* [Your assignment] Return exactly the lines of the data below, from the one that contains "Apartments in Haifa offer a range o..." through the final line, and leave out every picture.

=======

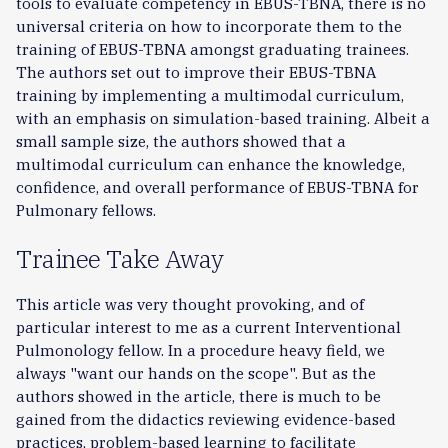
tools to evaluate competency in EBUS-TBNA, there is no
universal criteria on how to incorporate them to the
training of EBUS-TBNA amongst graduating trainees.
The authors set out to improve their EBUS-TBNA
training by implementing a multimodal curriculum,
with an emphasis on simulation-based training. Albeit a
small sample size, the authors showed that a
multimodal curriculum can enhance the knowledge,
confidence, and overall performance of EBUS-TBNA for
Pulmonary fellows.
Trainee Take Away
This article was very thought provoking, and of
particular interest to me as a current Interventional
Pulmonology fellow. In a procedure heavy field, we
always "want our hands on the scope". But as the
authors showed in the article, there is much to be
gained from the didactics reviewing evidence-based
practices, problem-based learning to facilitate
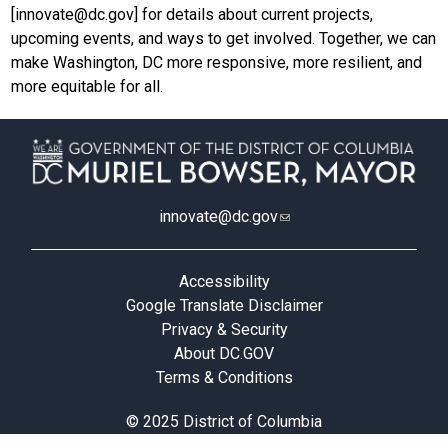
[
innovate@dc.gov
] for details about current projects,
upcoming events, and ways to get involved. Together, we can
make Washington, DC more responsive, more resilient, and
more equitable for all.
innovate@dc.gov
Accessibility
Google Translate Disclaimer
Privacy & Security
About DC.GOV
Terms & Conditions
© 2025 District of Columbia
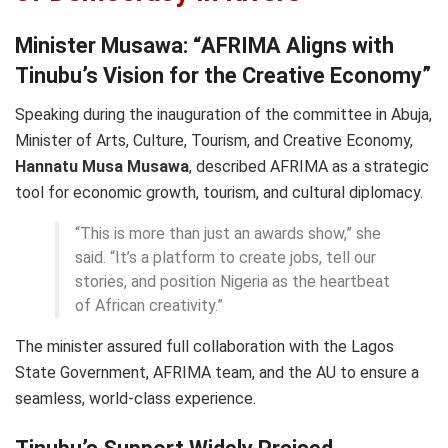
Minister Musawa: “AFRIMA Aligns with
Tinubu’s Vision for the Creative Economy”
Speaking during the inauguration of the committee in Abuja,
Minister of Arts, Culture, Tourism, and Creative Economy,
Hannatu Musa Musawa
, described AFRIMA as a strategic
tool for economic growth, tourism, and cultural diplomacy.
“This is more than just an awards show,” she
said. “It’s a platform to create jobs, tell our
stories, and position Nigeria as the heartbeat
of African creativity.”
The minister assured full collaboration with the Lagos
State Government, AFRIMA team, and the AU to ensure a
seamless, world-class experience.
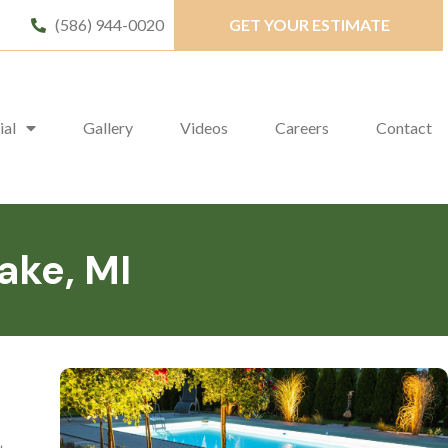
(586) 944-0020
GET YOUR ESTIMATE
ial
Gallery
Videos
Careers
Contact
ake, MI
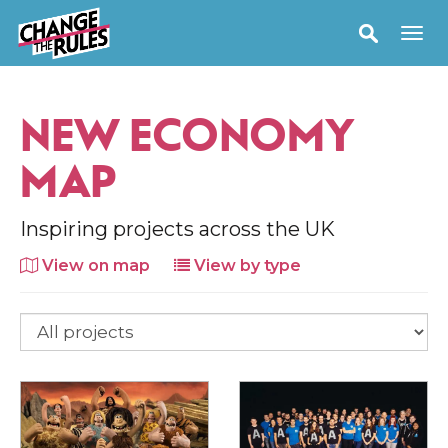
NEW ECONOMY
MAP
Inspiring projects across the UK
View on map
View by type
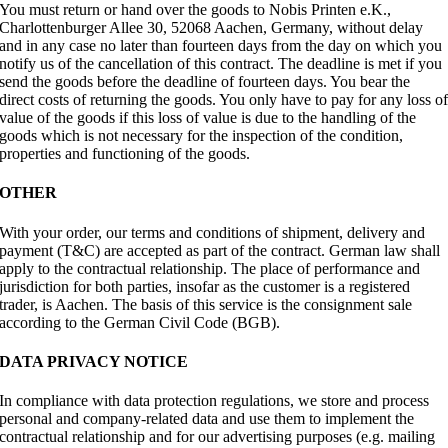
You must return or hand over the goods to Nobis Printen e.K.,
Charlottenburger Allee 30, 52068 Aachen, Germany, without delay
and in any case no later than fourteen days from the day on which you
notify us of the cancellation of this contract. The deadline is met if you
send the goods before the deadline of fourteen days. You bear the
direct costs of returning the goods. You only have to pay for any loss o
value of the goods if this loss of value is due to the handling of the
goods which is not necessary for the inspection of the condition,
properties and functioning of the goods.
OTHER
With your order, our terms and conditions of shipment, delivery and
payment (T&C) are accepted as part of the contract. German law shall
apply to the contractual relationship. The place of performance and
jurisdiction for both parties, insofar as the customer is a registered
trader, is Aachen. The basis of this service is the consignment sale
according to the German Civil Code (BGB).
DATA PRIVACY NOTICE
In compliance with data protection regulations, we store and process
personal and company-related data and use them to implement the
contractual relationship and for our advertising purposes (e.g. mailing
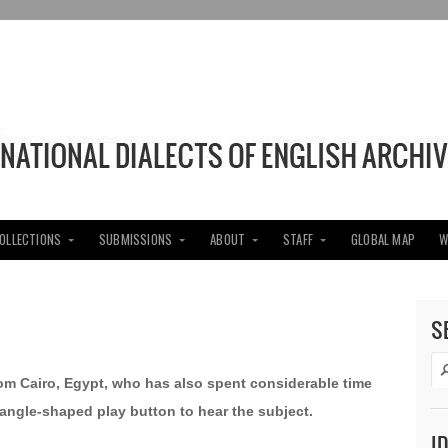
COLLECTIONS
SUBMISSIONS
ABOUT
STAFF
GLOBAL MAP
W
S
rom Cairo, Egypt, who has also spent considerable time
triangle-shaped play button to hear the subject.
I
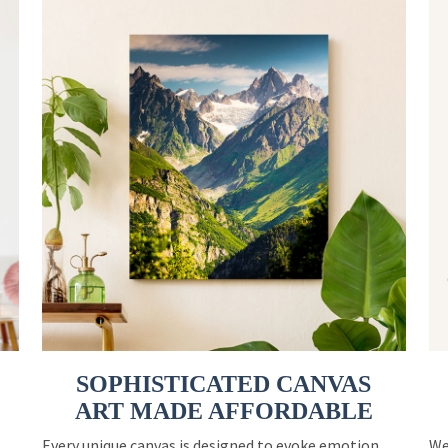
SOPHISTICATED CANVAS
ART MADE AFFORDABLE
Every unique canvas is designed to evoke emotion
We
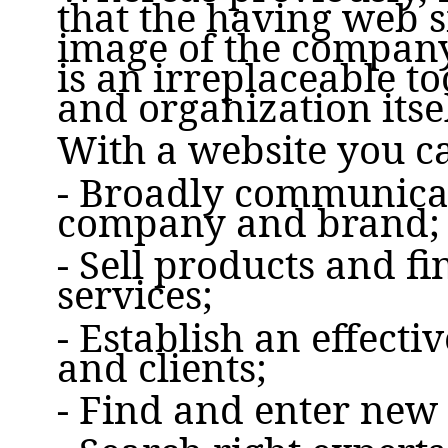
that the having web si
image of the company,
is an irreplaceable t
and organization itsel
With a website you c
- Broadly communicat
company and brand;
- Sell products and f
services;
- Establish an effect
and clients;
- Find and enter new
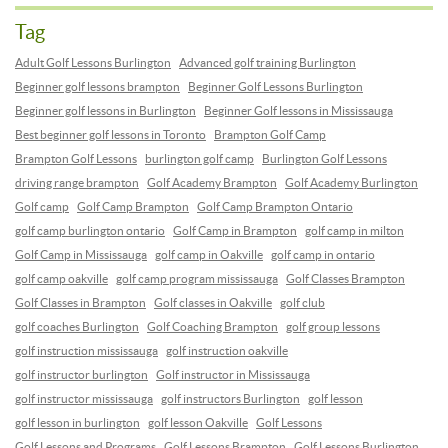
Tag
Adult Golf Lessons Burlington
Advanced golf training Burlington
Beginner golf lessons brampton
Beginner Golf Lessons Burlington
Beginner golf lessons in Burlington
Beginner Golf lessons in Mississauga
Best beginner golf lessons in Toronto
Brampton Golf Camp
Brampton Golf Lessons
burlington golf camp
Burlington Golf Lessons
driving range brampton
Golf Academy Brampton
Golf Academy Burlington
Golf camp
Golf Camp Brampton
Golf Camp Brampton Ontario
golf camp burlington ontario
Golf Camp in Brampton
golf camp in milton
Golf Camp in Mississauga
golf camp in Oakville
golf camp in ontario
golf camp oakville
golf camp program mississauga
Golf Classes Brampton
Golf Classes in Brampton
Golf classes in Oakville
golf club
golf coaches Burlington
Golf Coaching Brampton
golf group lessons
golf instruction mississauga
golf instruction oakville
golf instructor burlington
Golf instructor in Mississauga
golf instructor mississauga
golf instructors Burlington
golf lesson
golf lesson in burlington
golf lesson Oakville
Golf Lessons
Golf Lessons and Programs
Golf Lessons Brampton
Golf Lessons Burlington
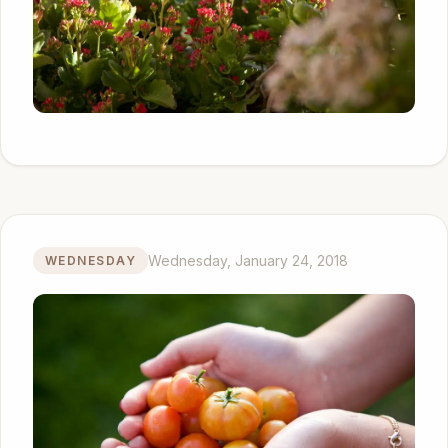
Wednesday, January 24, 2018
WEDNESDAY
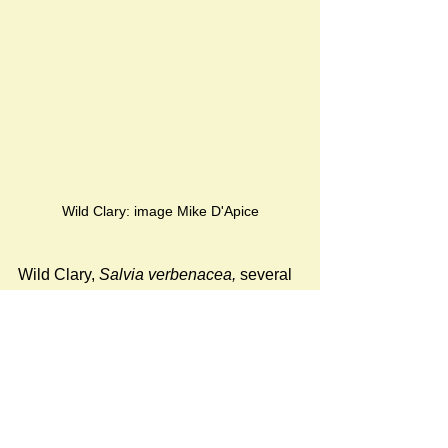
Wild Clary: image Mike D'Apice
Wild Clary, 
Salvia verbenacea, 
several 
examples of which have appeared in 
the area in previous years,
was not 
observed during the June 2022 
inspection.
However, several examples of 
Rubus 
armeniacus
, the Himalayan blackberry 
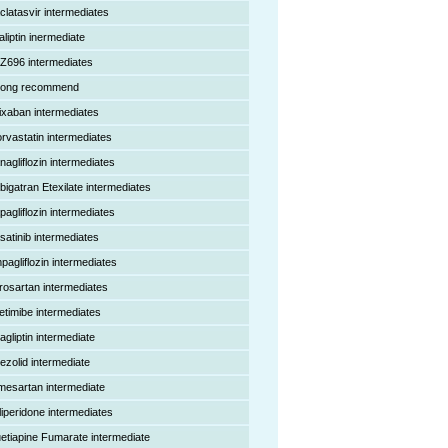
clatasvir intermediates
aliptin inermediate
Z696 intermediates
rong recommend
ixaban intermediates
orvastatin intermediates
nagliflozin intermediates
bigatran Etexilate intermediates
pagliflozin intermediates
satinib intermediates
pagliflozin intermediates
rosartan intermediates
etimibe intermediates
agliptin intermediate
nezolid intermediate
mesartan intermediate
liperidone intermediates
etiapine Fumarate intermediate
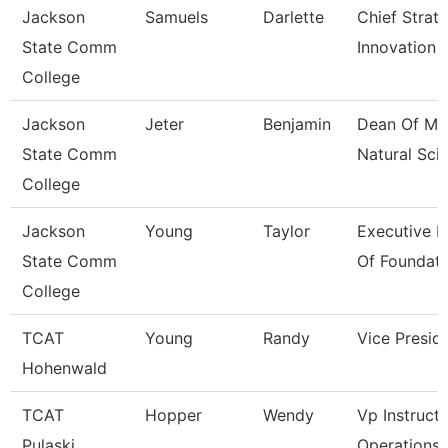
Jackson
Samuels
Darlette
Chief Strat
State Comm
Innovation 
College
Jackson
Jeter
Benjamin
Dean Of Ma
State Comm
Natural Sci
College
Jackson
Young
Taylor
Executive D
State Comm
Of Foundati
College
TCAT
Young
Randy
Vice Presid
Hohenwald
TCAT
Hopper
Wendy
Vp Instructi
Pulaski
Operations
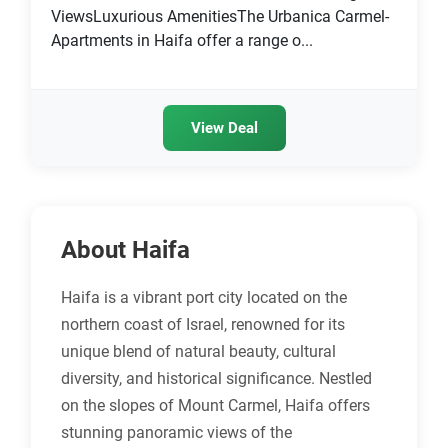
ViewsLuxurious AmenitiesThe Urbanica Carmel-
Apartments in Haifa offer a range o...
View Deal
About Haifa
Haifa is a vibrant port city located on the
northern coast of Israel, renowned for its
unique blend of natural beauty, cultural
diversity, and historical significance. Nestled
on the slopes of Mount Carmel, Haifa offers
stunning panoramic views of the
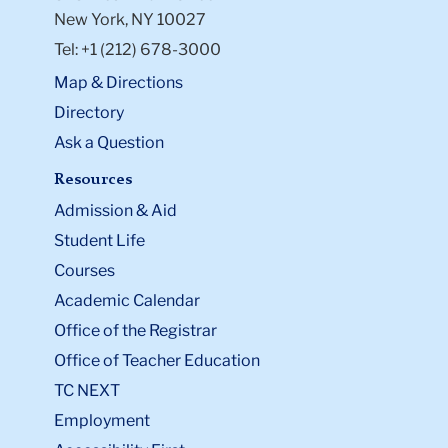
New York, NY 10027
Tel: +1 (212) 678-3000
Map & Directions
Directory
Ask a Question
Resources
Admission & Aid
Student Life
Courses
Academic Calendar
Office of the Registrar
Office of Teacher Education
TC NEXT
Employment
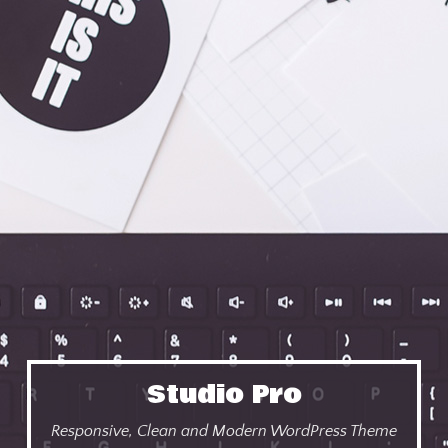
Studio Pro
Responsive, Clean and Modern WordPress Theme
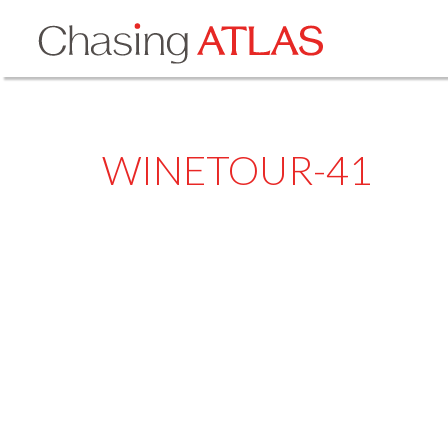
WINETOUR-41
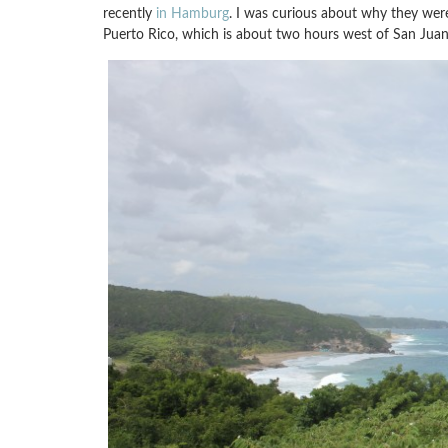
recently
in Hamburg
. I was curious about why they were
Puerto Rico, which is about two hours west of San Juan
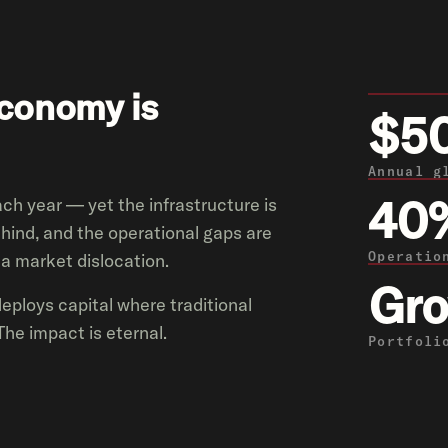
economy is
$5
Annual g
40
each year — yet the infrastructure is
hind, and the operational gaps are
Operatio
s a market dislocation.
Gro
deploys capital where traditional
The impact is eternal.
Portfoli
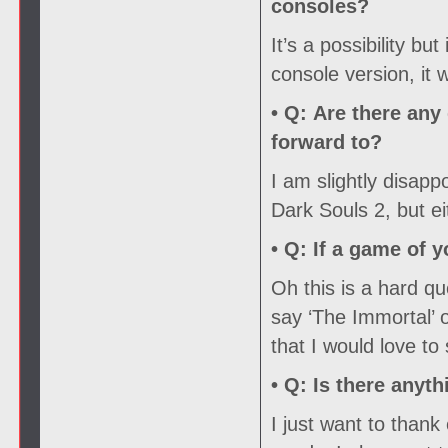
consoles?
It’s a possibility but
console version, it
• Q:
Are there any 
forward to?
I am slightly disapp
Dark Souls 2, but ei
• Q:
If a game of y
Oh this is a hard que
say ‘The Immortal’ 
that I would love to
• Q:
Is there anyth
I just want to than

=======

* [Expected answer]
Apartments in Haifa offer a range o...
View Deal
About Haifa
Haifa is a vibrant port city located on the
northern coast of Israel, renowned for its
unique blend of natural beauty, cultural
diversity, and historical significance. Nestled
on the slopes of Mount Carmel, Haifa offers
stunning panoramic views of the
New York, NY 10027
Tel: +1 (212) 678-3000
Map & Directions
Directory
Ask a Question
Resources
Admission & Aid
Student Life
Courses
Academic Calendar
Office of the Registrar
Office of Teacher Education
TC NEXT
Employment
Studio Pro
Responsive, Clean and Modern WordPress Theme
WINETOUR-41
recently
in Hamburg
. I was curious about why they were
Puerto Rico, which is about two hours west of San Juan
economy is
$5
Annual g
40
each year — yet the infrastructure is
hind, and the operational gaps are
Operatio
s a market dislocation.
Gro
deploys capital where traditional
The impact is eternal.
Portfoli
consoles?
It’s a possibility but
console version, it
• Q:
Are there any 
forward to?
I am slightly disapp
Dark Souls 2, but ei
• Q:
If a game of y
Oh this is a hard que
say ‘The Immortal’ 
that I would love to
• Q:
Is there anyth
I just want to than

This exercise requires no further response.